(DOCUMENT SECTION)
Organization: Option Consommateurs
Funding Amount: $45,569.80
Project Title: New services provided by credit agencies
Project Leader: Dominique Gervais and Maryse Guénette
Project Description: Credit agencies such as Equifax and TransUnion gather a great deal of private information about Canadians. This project will examine the various services offered to businesses by credit agencies, describe the legal provisions in Canadian legislation, analyze provisions related to the confidentiality clauses of credit agencies, analyze consent clauses of the main Canadian credit providers regarding the consultation and disclosure of information in credit files, and determine what consumers know about all these issues. The project will also formulate recommendations to better protect Canadian consumers.
Organization: University of Western Ontario, Faculty of Information and Media Studies
Funding Amount: $49,910.00
Project Title: Hidden Surveillance by Consumer Health Websites
Project Leader: Jacquelyn Burkell
Project Description: This project aims to document the privacy risks associated with online health information, to alert consumers to the nature of the risks, and to assist them with minimizing their vulnerability to privacy risks associated with online behavioural tracking. The project will examine the tracking mechanisms used by consumer health resources online and determine whether these activities are reflected in privacy policies. The researcher will also develop educational modules regarding behavioural tracking and associated privacy risks, which will be made available on the public library websites and will be offered online to interested institutions. Lastly, this project seeks to train information professionals, a group already active in promoting information literacy, to understand and communicate both the privacy risks associated with seeking health information online and the measures that can be taken to minimize those risks.
(End DOCUMENT SECTION)
§ EXERCISE GOAL:
Please pick up the list of funded privacy projects after its final sentence and carry it on. These entries come from a separate source that has nothing to do with the list of funded privacy projects.
(EXERCISE DATA)
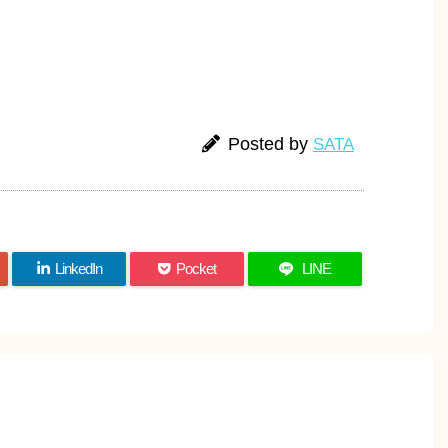
Posted by
SATA
LinkedIn
Pocket
LINE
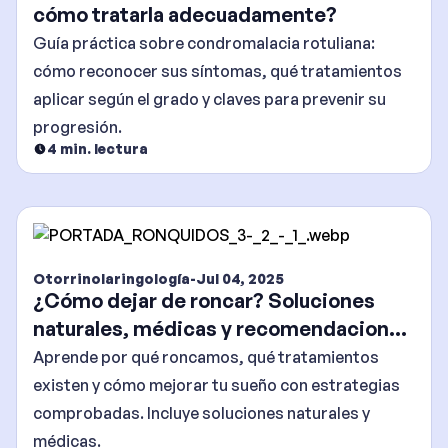
cómo tratarla adecuadamente?
Guía práctica sobre condromalacia rotuliana:
cómo reconocer sus síntomas, qué tratamientos
aplicar según el grado y claves para prevenir su
progresión.
4
min. lectura
Otorrinolaringología
-
Jul 04, 2025
¿Cómo dejar de roncar? Soluciones
naturales, médicas y recomendaciones
efectivas
Aprende por qué roncamos, qué tratamientos
existen y cómo mejorar tu sueño con estrategias
comprobadas. Incluye soluciones naturales y
médicas.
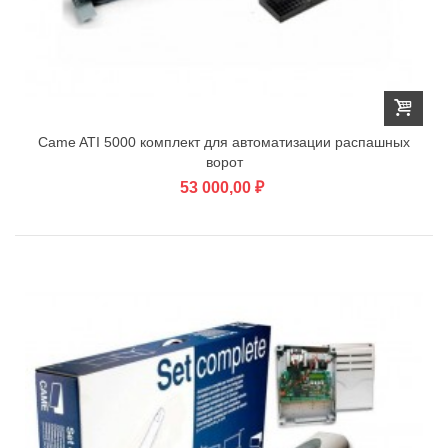
Came ATI 5000 комплект для автоматизации распашных
ворот
53 000,00 ₽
(End EXERCISE DATA)
§ RESPONSE TO THIS TASK:
Organization: University of Guelph, Department of Psychology
Funding Amount: $49,680
Project Title: Privacy risks of direct to consumer genetic testing: How do consumers interpret the privacy risks associated with sharing their genetic material with private companies?
Project Leader: Kieran O’Doherty & Emily Christofides
Project Description: There has been considerable focus on the issue of private data online and recent advances to genetic testing means that genetic-based ancestry and health risks can now be added to the wealth of online data that needs safeguarding. The project seeks to explore the way in which direct to consumer genetic testing (DTCGT) companies communicate privacy risk information and what customers understand of their risks. The researchers will then prepare recommendations on the appropriate presentation of real and potential risks, as well as a guide to help customers interpret the privacy risks of DTCGT.
Note: This project is funded over two years.